Moreover, it would be very interesting to understand if there is a variation of the oxidative capacity/mitochondrial activity in a fiber specific mode. Actually, recent results in aging mice demonstrated that IIA and IIX undergo a significant modification of the mitochondrial activity, while IIB fibers seem to be more resistant to modifications. This can have an important implication on the effects of melatonin on different skeletal muscles (here only a fast-contracting muscle is reported), because if there a general increase of the oxidative capacity, this will be beneficial for all muscles, while if the better oxidative capacity is fiber type dependent, melatonin activity will depend on the muscle type.

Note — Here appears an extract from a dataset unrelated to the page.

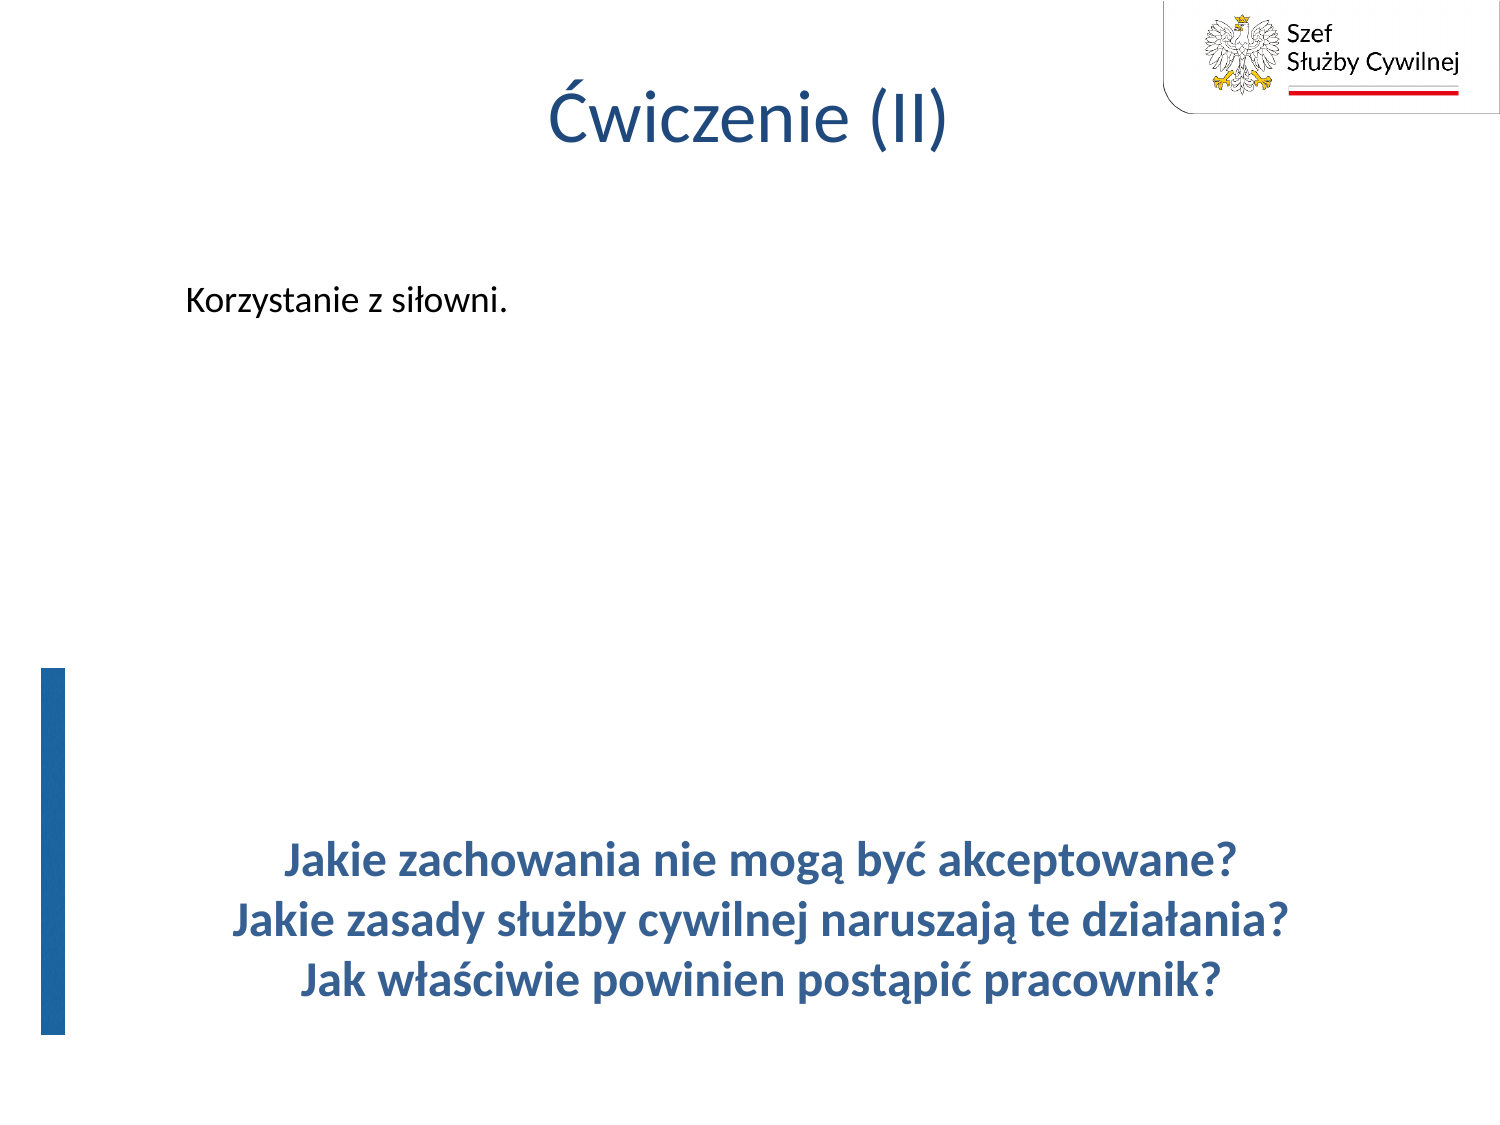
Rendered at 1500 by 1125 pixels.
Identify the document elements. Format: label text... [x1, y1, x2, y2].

A similar consideration is valid for the lipid content.

 

Figure 6A ZDF-control reports a low-quality picture. Authors report that the fiber cross sectional area is reduced and that the morphology is altered, however in figure 6C and figure 7A there is not such an evident difference. Since the sections reported in Fig6A are from paraffin sectioning while in  Fig6C and 7A from cryostat sectioning, it could be an artifact. I advise Authors to double-check the cross-sectional areas, and to report better representative images (also in Fig6C sample ZDF).

 

The analysis of the oxidative capacity (see figure 7B) is not correctly reported. It is advisable to perform the image analysis with imageJ/FiJi as described for the lipid staining. Images are converted to greyscale, the mean grey intensity values for each fiber analyzed will be calculated on a ROI drawn on the entire fiber. The values should be plot as arbitrary units.